Robos de corderos en Cataluña: ganaderos desesperados antes del Eid al-Adha
A menos de dos semanas de la celebración musulmana del Eid al-Adha, los robos de corderos en explotaciones ganaderas catalanas se han disparado. La demanda creciente de ovejas para el sacrificio ritual está siendo aprovechada por redes de delincuentes que saquean rebaños enteros, dejando a los ganaderos en una situación desesperada. Según fuentes del sector, cada animal robado supone una pérdida económica directa que puede alcanzar los 200 euros, sin contar el impacto en la reproducción del rebaño.
El contexto del Eid al-Adha
El Eid al-Adha, fiesta del sacrificio, se celebrará el 27 de mayo. Durante esta festividad, cada familia musulmana sacrifica un cordero en señal de devoción. La alta concentración de demanda en pocos días crea un mercado paralelo ilegal: los ladrones saben que hay compradores dispuestos a pagar sin preguntar el origen. No es un fenómeno nuevo, pero este año las denuncias se han multiplicado, según indican los partes de las asociaciones ganaderas.
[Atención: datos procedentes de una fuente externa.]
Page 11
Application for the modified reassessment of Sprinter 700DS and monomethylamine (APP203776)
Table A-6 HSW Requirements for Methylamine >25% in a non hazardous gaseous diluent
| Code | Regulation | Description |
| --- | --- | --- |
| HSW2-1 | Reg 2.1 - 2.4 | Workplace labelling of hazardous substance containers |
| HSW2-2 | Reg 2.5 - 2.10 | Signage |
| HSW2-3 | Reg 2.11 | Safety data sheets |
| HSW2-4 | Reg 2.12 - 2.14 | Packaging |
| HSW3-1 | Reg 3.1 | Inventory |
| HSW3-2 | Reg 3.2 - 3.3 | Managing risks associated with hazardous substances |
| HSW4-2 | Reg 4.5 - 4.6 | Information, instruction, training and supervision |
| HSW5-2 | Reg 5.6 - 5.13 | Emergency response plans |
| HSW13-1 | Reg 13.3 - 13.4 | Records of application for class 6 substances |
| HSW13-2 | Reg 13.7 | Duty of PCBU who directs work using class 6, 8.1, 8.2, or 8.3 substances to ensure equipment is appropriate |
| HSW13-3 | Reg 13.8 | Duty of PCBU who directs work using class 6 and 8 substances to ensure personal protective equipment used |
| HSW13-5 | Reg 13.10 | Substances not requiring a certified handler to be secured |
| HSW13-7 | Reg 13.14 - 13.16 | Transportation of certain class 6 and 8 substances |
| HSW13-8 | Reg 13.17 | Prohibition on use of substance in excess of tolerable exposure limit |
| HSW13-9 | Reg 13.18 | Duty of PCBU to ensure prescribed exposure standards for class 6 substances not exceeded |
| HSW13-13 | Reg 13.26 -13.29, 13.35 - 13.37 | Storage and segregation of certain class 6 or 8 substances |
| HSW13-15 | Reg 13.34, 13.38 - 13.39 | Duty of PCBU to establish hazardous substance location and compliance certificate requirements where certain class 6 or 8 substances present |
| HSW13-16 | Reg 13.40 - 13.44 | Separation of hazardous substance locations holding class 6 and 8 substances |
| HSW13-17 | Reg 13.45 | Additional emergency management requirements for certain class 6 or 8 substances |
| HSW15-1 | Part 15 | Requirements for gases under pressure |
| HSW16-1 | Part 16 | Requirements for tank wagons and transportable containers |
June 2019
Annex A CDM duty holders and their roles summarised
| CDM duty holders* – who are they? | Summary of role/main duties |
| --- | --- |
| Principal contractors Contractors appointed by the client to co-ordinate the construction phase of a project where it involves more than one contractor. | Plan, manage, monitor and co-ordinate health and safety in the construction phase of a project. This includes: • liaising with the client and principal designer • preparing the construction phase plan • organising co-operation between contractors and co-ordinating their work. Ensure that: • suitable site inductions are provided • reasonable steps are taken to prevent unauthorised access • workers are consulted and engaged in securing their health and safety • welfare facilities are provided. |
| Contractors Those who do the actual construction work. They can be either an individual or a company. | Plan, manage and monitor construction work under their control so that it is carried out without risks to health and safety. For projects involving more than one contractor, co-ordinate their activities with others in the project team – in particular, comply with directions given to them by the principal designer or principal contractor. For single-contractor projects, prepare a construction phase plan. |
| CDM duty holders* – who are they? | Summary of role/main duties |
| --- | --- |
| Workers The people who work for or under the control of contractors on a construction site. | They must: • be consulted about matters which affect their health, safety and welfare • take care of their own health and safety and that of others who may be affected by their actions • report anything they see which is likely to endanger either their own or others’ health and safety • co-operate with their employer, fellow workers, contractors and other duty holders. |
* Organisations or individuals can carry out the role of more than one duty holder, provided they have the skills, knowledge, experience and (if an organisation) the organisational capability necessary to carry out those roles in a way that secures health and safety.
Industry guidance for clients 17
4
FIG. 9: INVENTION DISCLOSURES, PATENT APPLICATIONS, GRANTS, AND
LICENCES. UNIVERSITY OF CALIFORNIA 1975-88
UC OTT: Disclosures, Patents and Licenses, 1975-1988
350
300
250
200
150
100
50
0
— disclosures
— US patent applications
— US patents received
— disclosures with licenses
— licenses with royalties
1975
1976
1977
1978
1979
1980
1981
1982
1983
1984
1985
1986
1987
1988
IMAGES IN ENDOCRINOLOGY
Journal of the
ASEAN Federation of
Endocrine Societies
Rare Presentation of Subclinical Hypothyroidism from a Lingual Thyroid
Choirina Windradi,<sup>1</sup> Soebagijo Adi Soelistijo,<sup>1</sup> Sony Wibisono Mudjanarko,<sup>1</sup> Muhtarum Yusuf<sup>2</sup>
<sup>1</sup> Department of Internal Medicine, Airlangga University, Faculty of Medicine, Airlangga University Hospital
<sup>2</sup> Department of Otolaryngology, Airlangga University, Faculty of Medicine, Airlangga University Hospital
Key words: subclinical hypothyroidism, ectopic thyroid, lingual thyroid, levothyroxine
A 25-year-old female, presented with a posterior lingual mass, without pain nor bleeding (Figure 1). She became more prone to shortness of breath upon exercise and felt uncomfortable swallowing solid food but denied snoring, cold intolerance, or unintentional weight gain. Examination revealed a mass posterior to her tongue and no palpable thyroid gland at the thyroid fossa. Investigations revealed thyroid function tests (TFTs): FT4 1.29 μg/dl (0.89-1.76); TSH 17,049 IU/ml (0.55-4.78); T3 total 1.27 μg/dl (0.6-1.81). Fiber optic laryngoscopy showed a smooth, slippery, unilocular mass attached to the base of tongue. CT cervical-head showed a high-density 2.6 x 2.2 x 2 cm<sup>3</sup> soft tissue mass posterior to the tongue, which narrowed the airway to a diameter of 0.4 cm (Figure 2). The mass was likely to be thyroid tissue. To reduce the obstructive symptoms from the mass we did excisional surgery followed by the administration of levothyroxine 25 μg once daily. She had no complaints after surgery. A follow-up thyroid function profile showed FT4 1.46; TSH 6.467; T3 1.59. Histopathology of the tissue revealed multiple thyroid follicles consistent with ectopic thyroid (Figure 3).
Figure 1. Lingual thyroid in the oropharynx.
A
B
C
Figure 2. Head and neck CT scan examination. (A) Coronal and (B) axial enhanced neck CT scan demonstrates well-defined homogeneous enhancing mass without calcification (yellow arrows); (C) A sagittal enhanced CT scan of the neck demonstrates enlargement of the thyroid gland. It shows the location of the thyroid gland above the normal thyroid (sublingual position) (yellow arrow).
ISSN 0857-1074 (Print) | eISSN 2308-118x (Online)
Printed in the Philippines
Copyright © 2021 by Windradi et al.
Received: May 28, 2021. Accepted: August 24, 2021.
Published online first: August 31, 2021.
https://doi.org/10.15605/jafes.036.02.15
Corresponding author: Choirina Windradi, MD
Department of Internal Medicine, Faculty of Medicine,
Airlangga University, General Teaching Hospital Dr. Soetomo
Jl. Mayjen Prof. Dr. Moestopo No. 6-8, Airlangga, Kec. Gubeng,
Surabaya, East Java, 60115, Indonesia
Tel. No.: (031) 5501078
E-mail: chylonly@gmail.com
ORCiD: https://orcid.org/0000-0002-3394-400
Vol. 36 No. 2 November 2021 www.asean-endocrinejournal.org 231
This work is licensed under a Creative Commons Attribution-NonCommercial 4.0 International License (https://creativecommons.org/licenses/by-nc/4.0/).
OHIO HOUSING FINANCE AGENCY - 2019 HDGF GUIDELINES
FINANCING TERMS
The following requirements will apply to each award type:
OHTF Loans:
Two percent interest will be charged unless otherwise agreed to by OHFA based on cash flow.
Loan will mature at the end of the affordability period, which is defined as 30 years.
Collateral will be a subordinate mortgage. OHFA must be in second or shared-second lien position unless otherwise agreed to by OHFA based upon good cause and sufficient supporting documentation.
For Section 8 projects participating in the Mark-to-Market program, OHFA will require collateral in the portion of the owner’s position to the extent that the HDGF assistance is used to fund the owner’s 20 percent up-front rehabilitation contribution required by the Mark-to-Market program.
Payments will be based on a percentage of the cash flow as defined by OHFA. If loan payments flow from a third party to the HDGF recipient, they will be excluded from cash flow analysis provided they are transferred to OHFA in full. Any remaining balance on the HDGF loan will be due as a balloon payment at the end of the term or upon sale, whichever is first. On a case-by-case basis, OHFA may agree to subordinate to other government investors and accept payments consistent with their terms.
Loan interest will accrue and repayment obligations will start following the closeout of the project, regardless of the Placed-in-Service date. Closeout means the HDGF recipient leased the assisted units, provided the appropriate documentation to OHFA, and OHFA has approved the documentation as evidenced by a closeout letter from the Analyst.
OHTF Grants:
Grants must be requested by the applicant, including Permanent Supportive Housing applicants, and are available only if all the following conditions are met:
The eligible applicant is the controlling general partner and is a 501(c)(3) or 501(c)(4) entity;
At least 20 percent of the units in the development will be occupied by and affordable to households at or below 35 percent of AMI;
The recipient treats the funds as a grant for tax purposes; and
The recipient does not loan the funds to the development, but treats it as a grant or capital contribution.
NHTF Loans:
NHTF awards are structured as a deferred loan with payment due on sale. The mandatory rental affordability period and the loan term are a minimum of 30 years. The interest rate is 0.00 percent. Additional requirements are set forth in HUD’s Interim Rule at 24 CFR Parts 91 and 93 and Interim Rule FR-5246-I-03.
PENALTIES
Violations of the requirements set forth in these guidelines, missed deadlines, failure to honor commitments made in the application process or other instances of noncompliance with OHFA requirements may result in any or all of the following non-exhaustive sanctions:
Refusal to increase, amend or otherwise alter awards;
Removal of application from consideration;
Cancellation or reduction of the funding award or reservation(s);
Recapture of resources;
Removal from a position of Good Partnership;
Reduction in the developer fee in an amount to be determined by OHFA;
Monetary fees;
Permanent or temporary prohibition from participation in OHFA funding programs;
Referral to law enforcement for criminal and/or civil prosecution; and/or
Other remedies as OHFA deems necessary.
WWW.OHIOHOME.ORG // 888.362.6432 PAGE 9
La reacción institucional, bajo sospecha
Mientras los ganaderos claman por más vigilancia, algunos análisis apuntan a que la prioridad política en Cataluña está lejos del mundo rural. La ironía de ver rotulación en catalán en las embajadas mientras los campos quedan desprotegidos no pasa desapercibida. Otros recuerdan que el SEPRONA, la unidad de la Guardia Civil especializada, tiene capacidad para actuar, pero su presencia en zonas rurales es insuficiente. El resultado es un caldo de cultivo para la impunidad.
Datos que duelen
Aunque las cifras oficiales son opacas, la recuperación de un lote de corderos robados en Santa Oliva el año pasado demuestra que el problema tiene recorrido. Entonces, los Mossos d'Esquadra lograron interceptar un cargamento listo para su venta ilegal. Este año, los ganaderos temen que la situación se repita a mayor escala.
La pregunta que queda en el aire es si las autoridades actuarán con la misma celeridad que en otras ocasiones, o si los ganaderos tendrán que asumir nuevas pérdidas. Mientras tanto, el campo catalán disfruta de una dudosa fama: ser un infierno para quienes intentan vivir de él.